NodeZero also brought efficiency to NCEC’s vulnerability management program by prioritizing remediation efforts based on risk level. This approach enabled the cybersecurity team to address critical vulnerabilities first, while less urgent issues could be managed on a scheduled basis. “The prioritization helps us act quickly on critical issues and keeps our workflow organized,” Brian notes, highlighting how NodeZero has streamlined their response and bolstered their ability to maintain a strong security posture.
Enabling Continuous Improvement and Collaboration
To validate NodeZero’s effectiveness, NCEC continues to conduct bi-annual penetration testing with third-party vendors, ensuring NodeZero’s findings align with external reports. Brian shares that “every other year, [they] bring in an external vendor to test our environment and validate NodeZero’s reports.
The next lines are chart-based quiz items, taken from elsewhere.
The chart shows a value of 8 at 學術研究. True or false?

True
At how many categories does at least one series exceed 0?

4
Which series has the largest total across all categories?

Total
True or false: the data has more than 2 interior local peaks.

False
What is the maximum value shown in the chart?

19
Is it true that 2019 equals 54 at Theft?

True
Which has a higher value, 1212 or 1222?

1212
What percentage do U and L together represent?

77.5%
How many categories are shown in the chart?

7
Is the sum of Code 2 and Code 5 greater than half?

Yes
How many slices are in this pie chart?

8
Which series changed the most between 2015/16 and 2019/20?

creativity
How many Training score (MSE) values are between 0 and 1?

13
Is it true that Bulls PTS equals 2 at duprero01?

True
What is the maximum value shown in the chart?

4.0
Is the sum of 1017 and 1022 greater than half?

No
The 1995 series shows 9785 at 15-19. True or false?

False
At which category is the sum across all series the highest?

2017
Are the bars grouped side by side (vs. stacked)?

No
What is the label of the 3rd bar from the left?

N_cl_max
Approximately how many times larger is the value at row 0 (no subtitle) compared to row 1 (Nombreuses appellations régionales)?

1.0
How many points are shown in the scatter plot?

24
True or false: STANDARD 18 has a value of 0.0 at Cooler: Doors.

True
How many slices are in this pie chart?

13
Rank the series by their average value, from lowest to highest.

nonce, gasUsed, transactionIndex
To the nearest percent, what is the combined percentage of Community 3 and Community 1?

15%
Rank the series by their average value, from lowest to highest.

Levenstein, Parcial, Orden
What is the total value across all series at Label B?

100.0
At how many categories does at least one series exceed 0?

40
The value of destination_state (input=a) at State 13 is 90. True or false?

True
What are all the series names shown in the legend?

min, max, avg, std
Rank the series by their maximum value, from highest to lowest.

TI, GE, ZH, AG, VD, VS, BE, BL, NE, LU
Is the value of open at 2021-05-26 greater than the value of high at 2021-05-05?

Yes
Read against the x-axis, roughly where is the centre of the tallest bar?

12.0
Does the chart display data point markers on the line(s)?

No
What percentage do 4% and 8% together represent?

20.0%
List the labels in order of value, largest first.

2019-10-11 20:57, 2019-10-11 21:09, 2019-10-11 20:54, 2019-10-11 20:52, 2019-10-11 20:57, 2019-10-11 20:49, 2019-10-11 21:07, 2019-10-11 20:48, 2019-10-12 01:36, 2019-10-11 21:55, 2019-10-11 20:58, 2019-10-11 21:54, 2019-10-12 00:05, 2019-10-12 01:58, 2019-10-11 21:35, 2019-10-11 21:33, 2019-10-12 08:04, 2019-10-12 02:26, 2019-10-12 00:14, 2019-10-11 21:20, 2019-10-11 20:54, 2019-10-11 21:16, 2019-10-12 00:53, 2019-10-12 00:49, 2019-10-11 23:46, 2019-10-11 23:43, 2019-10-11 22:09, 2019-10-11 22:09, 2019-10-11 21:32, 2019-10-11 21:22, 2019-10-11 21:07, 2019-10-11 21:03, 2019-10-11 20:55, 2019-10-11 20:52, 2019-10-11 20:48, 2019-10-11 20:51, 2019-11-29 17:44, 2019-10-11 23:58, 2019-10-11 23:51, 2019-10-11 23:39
It keeps [them] accountable and ensures [they’re] on the leading edge of security.”
Moreover, these insights also enable NCEC to collaborate with the INL and other industry groups, sharing best practices to continuously improve and advance cybersecurity standards within the energy sector.
Future Plans with NodeZero Insights™
NodeZero’s Insights™ delivers dashboards that will provide real-time visibility into security trends and allow NCEC’s executives to track cybersecurity performance.
“This new Insights feature will bridge the gap between cybersecurity and executive visibility,” Brian notes. “Having a dashboard, we can show to the board will make it easier for them to understand our cybersecurity metrics and see how our efforts are paying off.”
Conclusion
NCEC has transformed their cybersecurity strategy through the NodeZero platform. By implementing continuous penetration testing and extending these resources to member cooperatives, NCEC has built a proactive, scalable, and resilient cybersecurity program that safeguards North Carolina’s critical energy infrastructure.
“Cybersecurity isn’t static, and it’s not a ‘set-it-and-forget-it’ situation,” says Brian. “Our approach with NodeZero allows us to stay ahead, support our co-ops, and ensure our members are safe. In an industry like ours, you can’t afford to be reactive. You must be proactive, and NodeZero has been instrumental in helping us achieve that.”